The part of the facility Abilene works for ends up being little more than a front — in the back, hidden, is Eli Johnson, who is being tortured and killed… again and again.  We find out that he is about to undergo death #140 (though it isn’t explained why he’s immortal until far, far later), and that he more or less agreed to all of this (thinking it was going to benefit the country), only to find out he had been grossly deceived as to what, exactly, he was volunteering for.
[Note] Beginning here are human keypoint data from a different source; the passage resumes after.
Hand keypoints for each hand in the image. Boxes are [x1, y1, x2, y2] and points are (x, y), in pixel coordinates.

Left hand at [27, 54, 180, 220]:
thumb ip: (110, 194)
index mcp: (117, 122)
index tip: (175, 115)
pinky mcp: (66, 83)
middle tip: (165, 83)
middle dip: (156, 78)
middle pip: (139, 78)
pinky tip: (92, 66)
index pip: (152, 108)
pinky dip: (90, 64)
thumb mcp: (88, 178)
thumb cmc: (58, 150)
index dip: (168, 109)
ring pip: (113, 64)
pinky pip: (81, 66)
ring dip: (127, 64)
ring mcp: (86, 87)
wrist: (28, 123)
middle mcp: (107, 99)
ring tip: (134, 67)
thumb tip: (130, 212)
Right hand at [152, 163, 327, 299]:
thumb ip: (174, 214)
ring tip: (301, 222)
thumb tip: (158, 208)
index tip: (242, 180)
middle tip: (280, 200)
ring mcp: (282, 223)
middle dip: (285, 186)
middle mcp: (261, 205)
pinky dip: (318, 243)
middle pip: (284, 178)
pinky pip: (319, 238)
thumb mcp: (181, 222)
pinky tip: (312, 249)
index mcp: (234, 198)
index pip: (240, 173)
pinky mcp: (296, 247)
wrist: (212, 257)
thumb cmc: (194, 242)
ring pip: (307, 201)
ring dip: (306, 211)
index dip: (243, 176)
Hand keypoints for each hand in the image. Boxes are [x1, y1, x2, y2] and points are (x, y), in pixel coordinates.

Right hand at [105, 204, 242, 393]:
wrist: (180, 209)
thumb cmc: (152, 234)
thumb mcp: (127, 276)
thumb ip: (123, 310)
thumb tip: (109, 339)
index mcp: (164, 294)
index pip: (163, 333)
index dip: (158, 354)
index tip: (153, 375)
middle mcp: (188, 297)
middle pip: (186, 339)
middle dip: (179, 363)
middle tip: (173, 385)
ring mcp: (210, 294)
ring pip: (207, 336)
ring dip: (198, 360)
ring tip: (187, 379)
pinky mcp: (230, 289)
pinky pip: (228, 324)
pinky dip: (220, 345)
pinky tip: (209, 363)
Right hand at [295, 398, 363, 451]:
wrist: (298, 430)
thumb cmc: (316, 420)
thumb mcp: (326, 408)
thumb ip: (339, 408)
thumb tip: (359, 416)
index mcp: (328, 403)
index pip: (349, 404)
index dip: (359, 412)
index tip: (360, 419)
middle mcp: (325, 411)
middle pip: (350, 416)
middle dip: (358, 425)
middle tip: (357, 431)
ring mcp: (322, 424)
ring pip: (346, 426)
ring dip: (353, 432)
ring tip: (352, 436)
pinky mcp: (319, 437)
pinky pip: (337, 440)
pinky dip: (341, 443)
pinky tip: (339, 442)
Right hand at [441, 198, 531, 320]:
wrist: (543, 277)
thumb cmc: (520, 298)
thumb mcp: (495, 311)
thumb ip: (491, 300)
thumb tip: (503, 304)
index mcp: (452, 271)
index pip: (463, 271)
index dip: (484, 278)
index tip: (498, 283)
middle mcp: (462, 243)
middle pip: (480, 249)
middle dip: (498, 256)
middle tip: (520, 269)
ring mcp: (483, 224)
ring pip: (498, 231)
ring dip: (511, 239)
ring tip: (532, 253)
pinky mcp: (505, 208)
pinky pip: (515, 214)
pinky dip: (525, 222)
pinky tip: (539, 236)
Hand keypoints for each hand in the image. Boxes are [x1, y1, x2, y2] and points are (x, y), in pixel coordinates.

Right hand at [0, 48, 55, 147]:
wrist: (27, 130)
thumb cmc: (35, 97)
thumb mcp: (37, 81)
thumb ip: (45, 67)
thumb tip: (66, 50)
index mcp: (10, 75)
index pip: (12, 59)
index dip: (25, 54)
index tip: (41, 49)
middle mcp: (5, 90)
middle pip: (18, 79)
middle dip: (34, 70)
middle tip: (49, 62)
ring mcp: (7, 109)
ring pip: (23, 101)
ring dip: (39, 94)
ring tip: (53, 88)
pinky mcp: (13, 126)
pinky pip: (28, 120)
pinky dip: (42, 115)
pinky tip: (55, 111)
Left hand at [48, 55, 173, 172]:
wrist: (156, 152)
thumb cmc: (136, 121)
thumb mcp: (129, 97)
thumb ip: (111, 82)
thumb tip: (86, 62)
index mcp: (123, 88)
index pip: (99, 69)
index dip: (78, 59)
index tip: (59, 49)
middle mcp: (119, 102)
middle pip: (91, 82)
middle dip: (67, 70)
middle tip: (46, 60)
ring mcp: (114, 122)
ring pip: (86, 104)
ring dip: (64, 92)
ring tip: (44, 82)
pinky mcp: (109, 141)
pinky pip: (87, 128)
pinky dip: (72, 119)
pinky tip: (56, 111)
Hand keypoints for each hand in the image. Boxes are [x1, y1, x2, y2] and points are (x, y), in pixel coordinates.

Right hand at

When I say there is action, I really mean there is a LOT of action — I think I might have liked the book a little better if it had slowed down just a tad in the pacing.  While some of the characterization and pop culture references take their time in the beginning, once it gets going, this is like a television script in that we go from scene to scene and there is always something happening (strychnine poisoning, bad guys getting beaten up, the chase, almost sex, sex, more beating up), and it is all fairly graphic and intense.
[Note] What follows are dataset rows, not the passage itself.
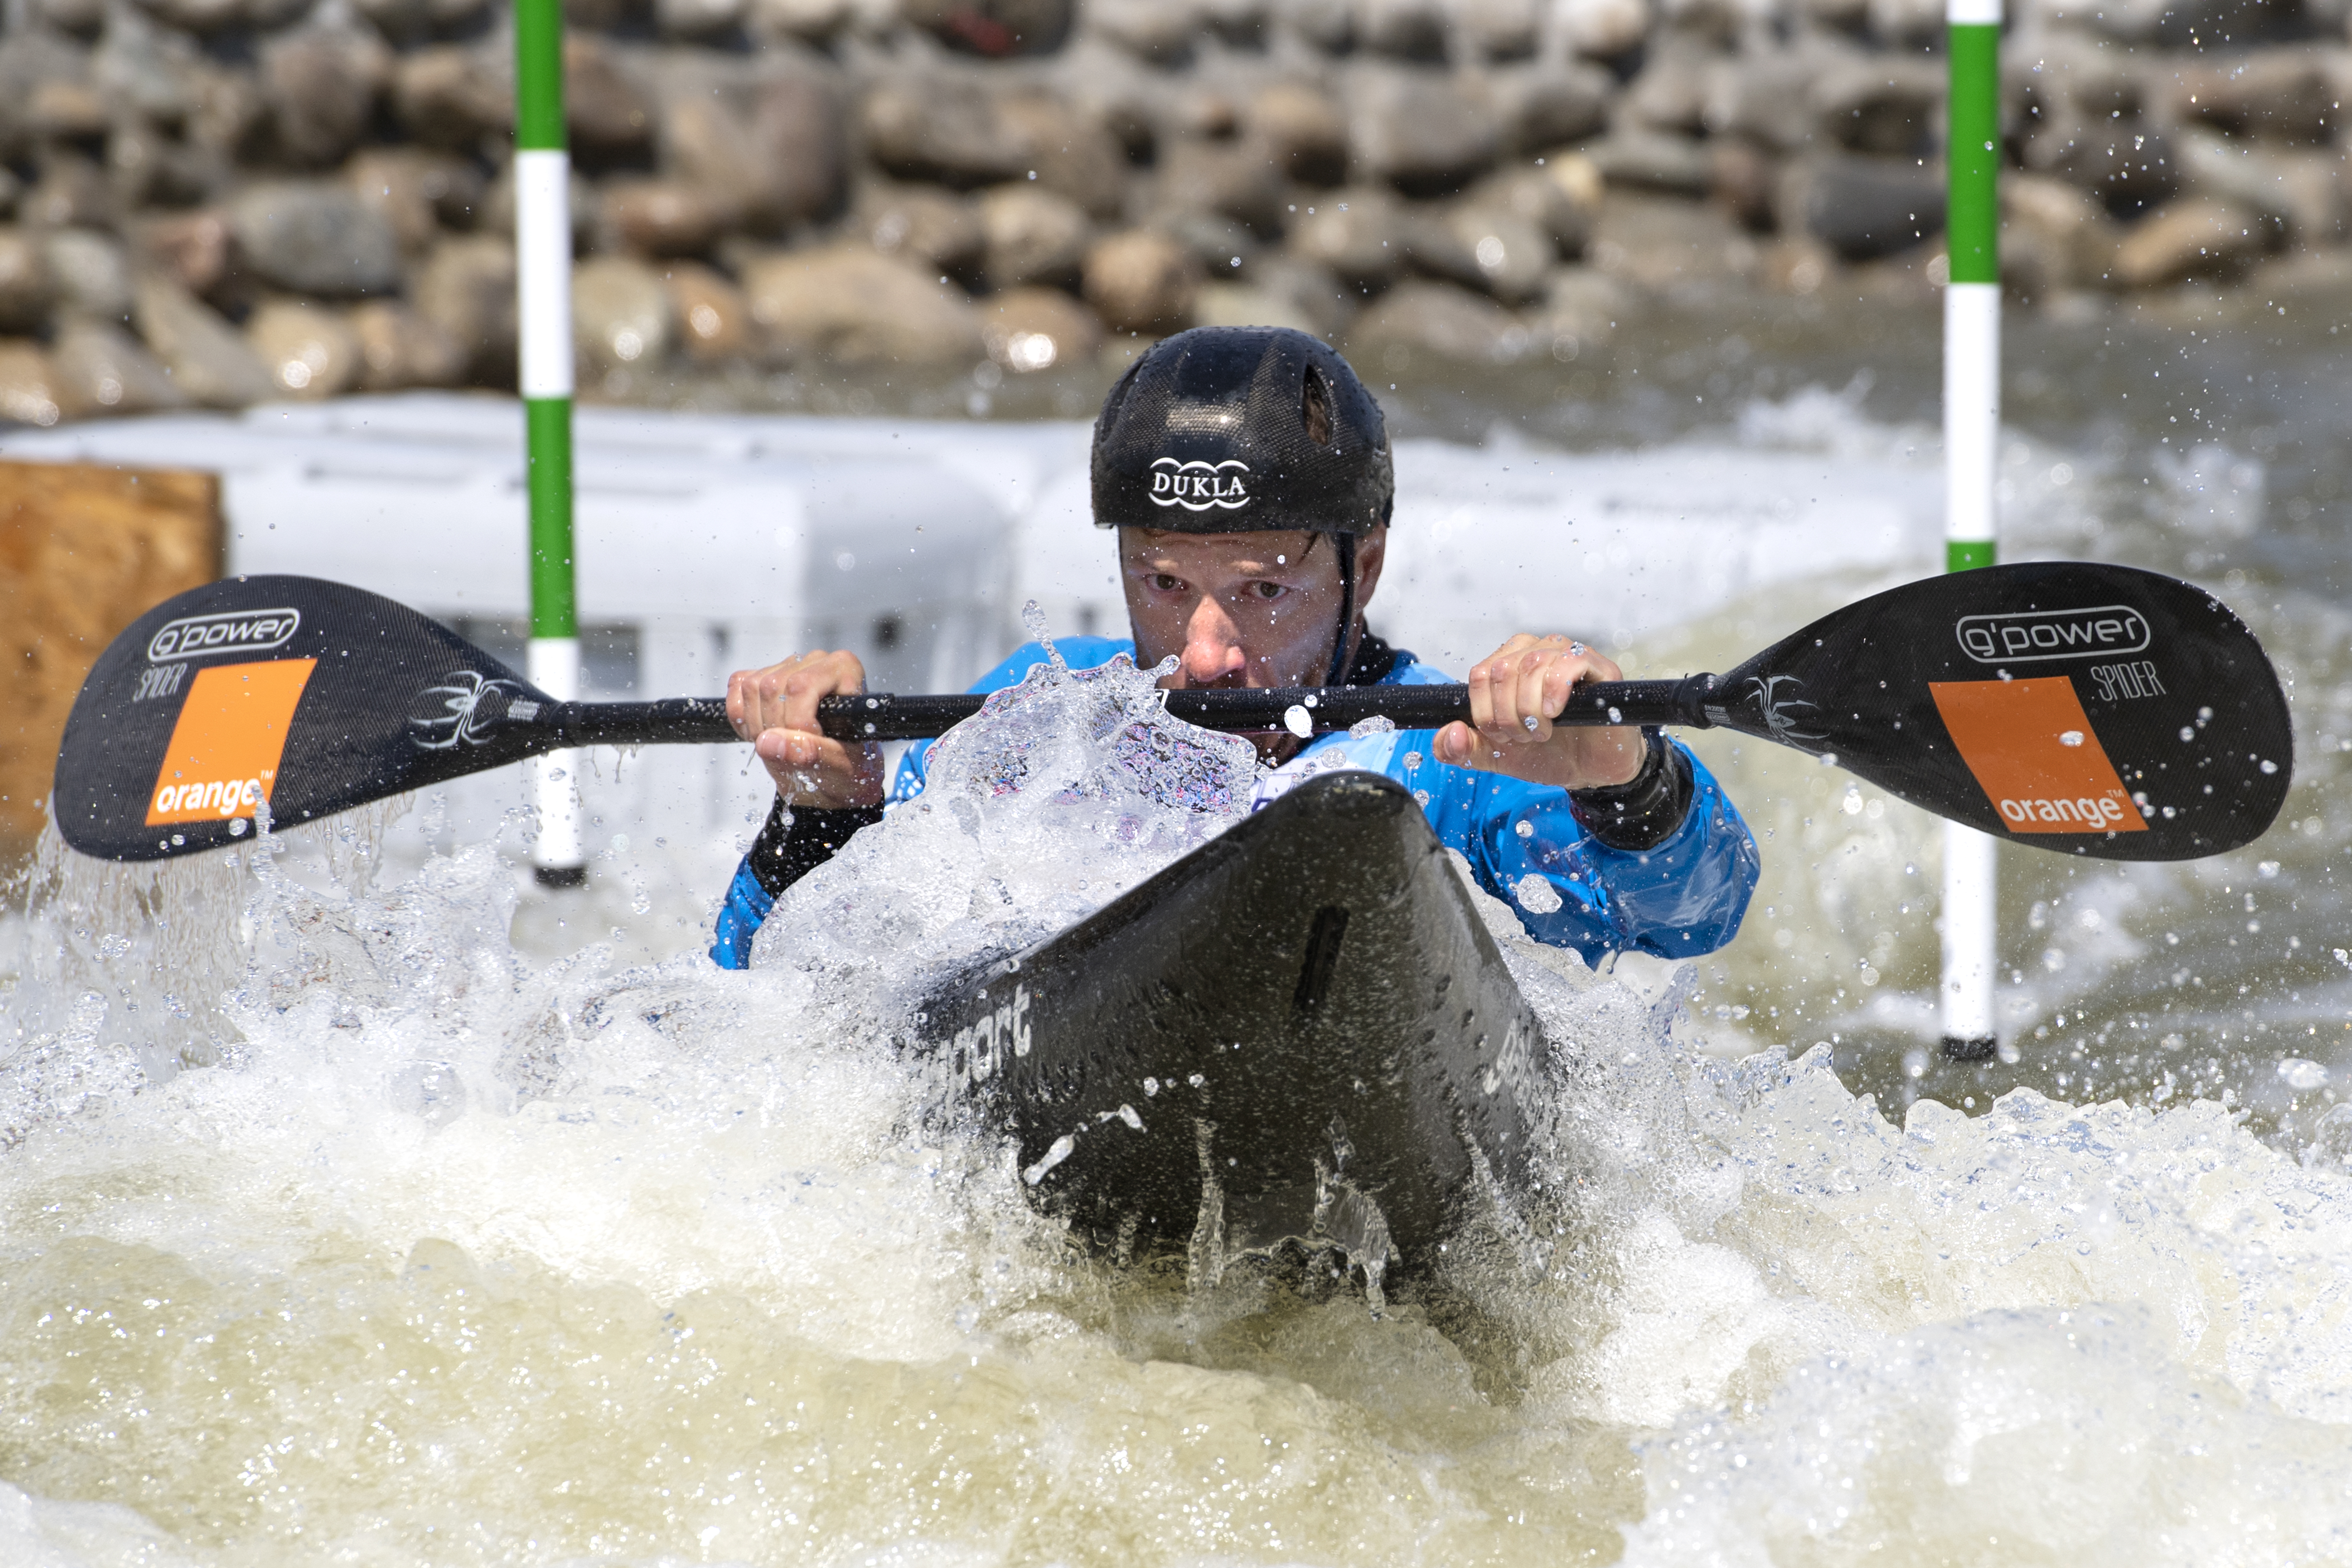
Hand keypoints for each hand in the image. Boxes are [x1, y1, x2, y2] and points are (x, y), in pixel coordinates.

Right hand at [726, 650, 883, 808]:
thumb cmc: (846, 765)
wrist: (834, 773)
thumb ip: (811, 753)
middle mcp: (817, 660)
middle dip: (774, 727)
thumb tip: (769, 742)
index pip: (802, 687)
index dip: (796, 723)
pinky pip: (738, 685)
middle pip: (773, 686)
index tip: (808, 747)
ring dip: (757, 726)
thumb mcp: (839, 766)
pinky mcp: (764, 674)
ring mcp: (788, 665)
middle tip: (790, 754)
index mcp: (845, 669)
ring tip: (780, 746)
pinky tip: (764, 735)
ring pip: (752, 686)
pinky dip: (741, 717)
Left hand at [1433, 634, 1646, 790]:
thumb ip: (1463, 749)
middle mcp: (1535, 650)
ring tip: (1543, 731)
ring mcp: (1568, 655)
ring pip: (1532, 664)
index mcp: (1508, 663)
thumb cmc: (1547, 754)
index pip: (1480, 675)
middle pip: (1503, 670)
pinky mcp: (1599, 667)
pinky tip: (1555, 712)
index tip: (1503, 737)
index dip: (1485, 712)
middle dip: (1507, 715)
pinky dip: (1555, 689)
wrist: (1590, 771)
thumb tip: (1448, 735)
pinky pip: (1570, 661)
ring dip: (1531, 708)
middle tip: (1525, 737)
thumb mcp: (1496, 756)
Because of the “fated” type of nature of these two (which again, is something that gets explained far later), and because they hear and converse with a “Voice” which seems to propel them towards one another, the actual love story part of this is a little topsy-turvy.  They’re intensely drawn and attracted to each other (supernaturally), and must work out things like trust issues etc, as they go along.  Here, as well, I think the novel would have benefitted from slowing down a little — at one point, both our male and female protagonists struggle with whether they can truly trust the other, and while this is probably the most common thing for romance characters to have to overcome, here, because they’ve only known one another for a few days and their relationship started with an escape and kidnapping, you feel like saying, “Well of course you have trust issues!”
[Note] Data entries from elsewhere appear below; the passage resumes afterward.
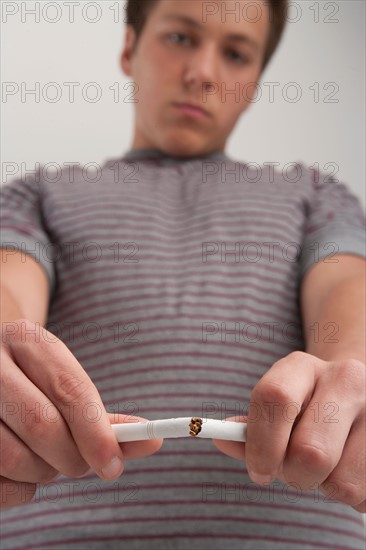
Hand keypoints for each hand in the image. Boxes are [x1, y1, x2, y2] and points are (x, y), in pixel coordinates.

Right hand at [0, 319, 162, 508]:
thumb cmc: (35, 381)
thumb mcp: (64, 380)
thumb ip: (104, 416)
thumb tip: (152, 442)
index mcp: (25, 339)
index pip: (68, 388)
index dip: (95, 432)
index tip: (114, 464)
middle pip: (40, 424)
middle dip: (73, 457)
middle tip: (86, 466)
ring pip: (12, 456)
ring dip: (44, 473)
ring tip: (52, 460)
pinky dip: (21, 488)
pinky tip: (25, 470)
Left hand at [212, 351, 364, 512]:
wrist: (359, 392)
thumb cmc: (307, 407)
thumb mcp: (278, 404)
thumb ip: (251, 427)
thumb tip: (222, 439)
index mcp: (302, 367)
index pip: (274, 398)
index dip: (261, 443)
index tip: (258, 470)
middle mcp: (345, 379)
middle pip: (309, 451)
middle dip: (294, 475)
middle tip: (295, 471)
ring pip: (341, 481)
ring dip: (326, 487)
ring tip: (328, 464)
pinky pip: (364, 493)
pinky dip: (352, 494)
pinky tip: (350, 467)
Still, this was ultimately a very quick, fun read, and again, enticing enough to make me want to buy the sequel, so in that sense, it’s highly successful (despite having a small handful of typos here and there which I found distracting).

Comparisons to Other Authors:
I don’t read a ton of contemporary romance, and what I do read is usually staid and completely unsensual (think Betty Neels, where the characters do little more than kiss).  However, from a broader perspective, I think that Persell’s jam-packed plotlines and highly sensual lovemaking reminds me of a mixture of Virginia Henley and Stephanie Laurens (only you know, contemporary as opposed to historical, and replace pirates and horses with the military and the Garden of Eden).